Why so? Because China tends to ease up whenever the relationship sours. In 2020 it dialled back its co-operation when America imposed sanctions on a government forensic-science institute for alleged links with the repression of the Uyghurs, an ethnic minority (China denies any such repression has ever taken place). In 2022 China stopped helping entirely after Nancy Pelosi, then the speaker of the House of Representatives, visited Taiwan. Joint work did not restart again until Mr Biden agreed to lift sanctions on the institute at a meeting with Mr Xi in late 2023. Efforts were interrupted once again after Mr Trump announced new tariffs on China this year.
There is much more China can do over the next year, says Vanda Felbab-Brown of the Brookings Institution, another think-tank in Washington, DC. One big loophole, she says, relates to precursors. Some are used for so many legal purposes that it is not practical to schedule them. American law still allows those who sell them to criminals to be prosecuted, but Chinese law is fuzzier. Officials could also force chemical companies to collect more information on their customers. At the moment some claim to be ignorant of the illicit purposes for which their products are used. Whatever changes on paper, the enforcement of laws remains the critical issue.

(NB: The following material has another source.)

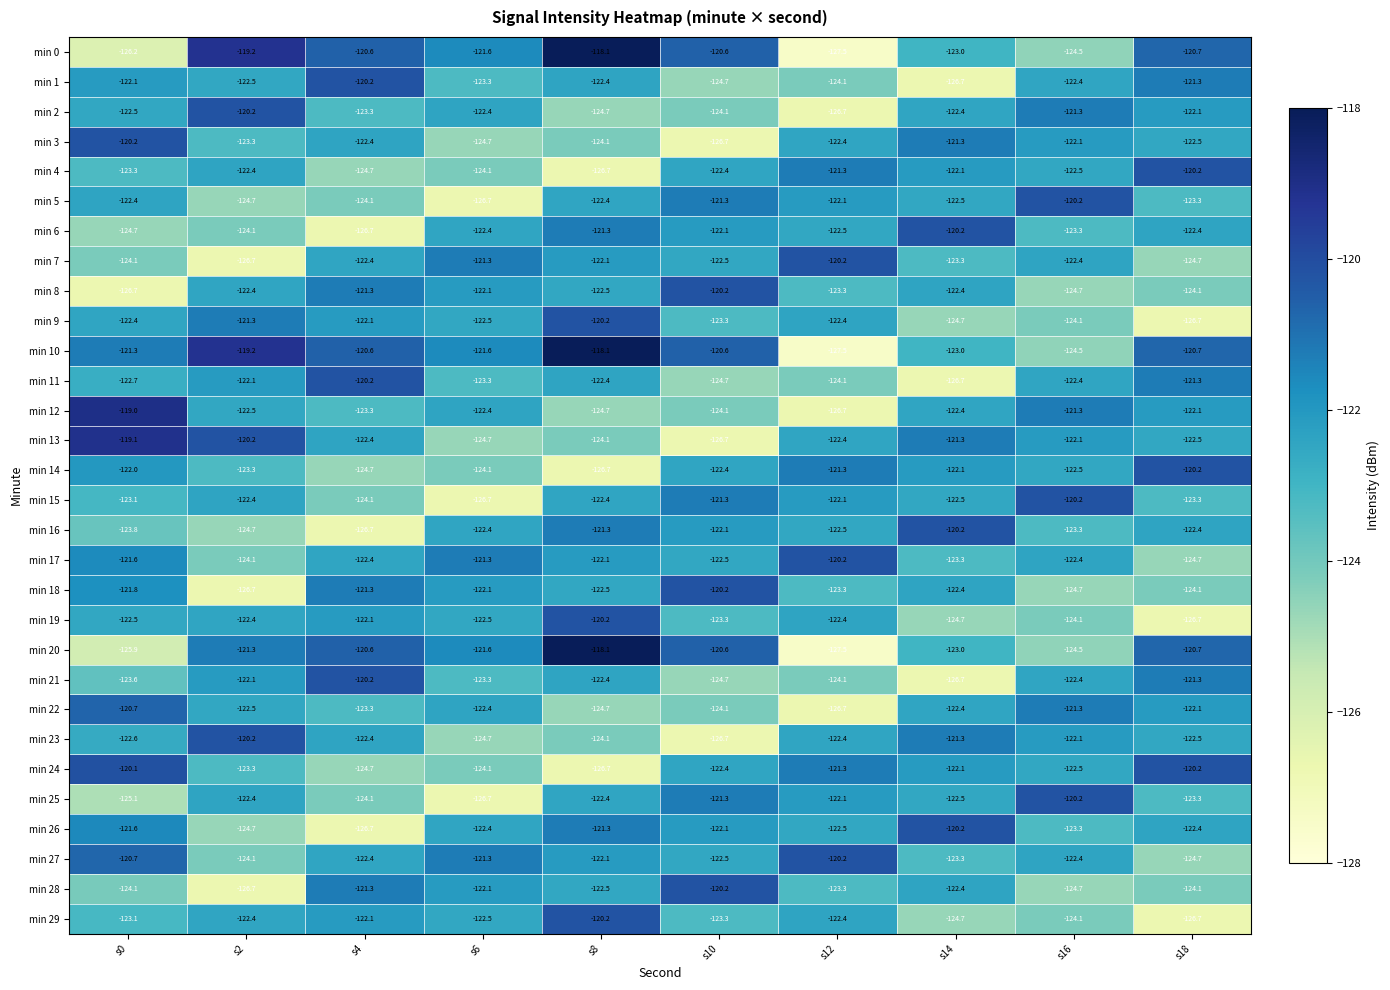

Count the number of data series in this chart.

30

It will help China’s case that fentanyl deaths in America are declining. Some 42,000 Americans died of overdoses from synthetic opioids in the 12 months to April (excluding methadone). That is down from a peak of about 78,000 deaths in the 12 months to August 2023, according to data published by the Centres for Disease Control and Prevention, a government agency. There are many reasons behind the trend, such as the greater availability of injection kits which can reverse an overdose. But diminishing supply—perhaps as a result of China’s past actions—is an important factor too, argues Jonathan Caulkins of Carnegie Mellon University in Pittsburgh.

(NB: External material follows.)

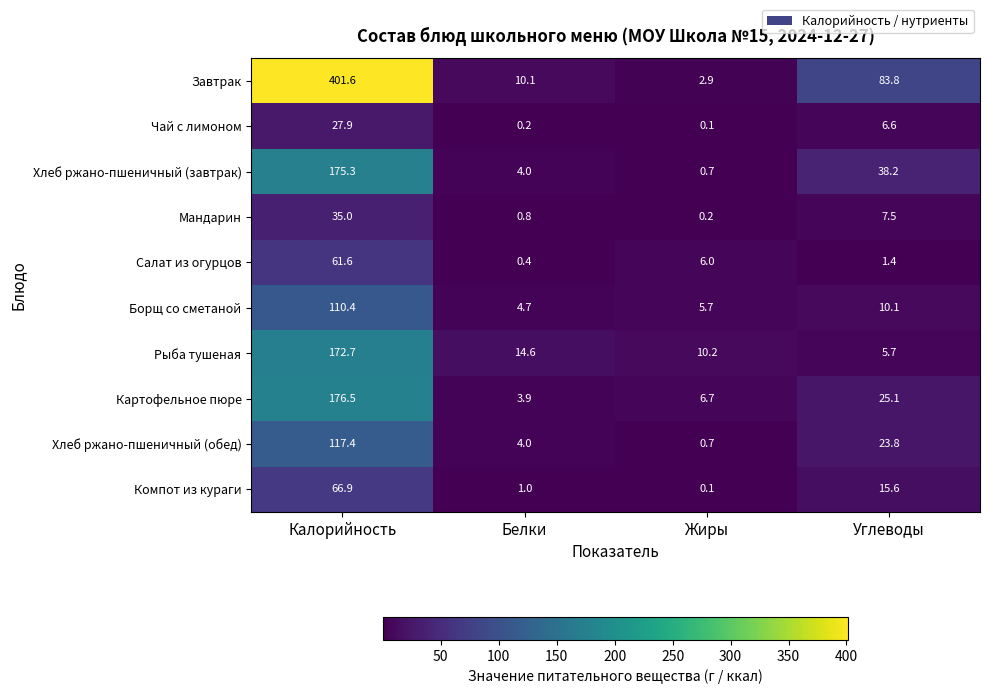

The Чай с лимоном series shows 0.2 at Белки. True or false?

True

Precedent suggests China will loosen controls again if (or when) the relationship with America deteriorates. “It can stop prosecuting people, it can stop taking down websites, it can stop passing intelligence,” fears Ms Felbab-Brown. China may already be giving itself some wiggle room. The commerce ministry’s readout of a meeting between negotiators from both countries, which was held shortly before Messrs Xi and Trump’s encounter, merely said a “consensus” was reached on fentanyl co-operation, with no further details. The foreign ministry’s readout of the leaders’ talks did not mention fentanyl at all. Chinese diplomats typically blame America for its drug problems and say China has already done plenty to help.
Ideally fentanyl controls could be dealt with separately from other trade wranglings. It is one of the few areas where both countries’ interests could perhaps align: Mr Trump likes to be tough on drugs, and China hates being painted as the source of the opioid scourge (it is keen to be removed from an American government list of major drug-producing countries). That said, officials obviously appreciate the leverage the drug provides them. Giving that up would be very difficult indeed.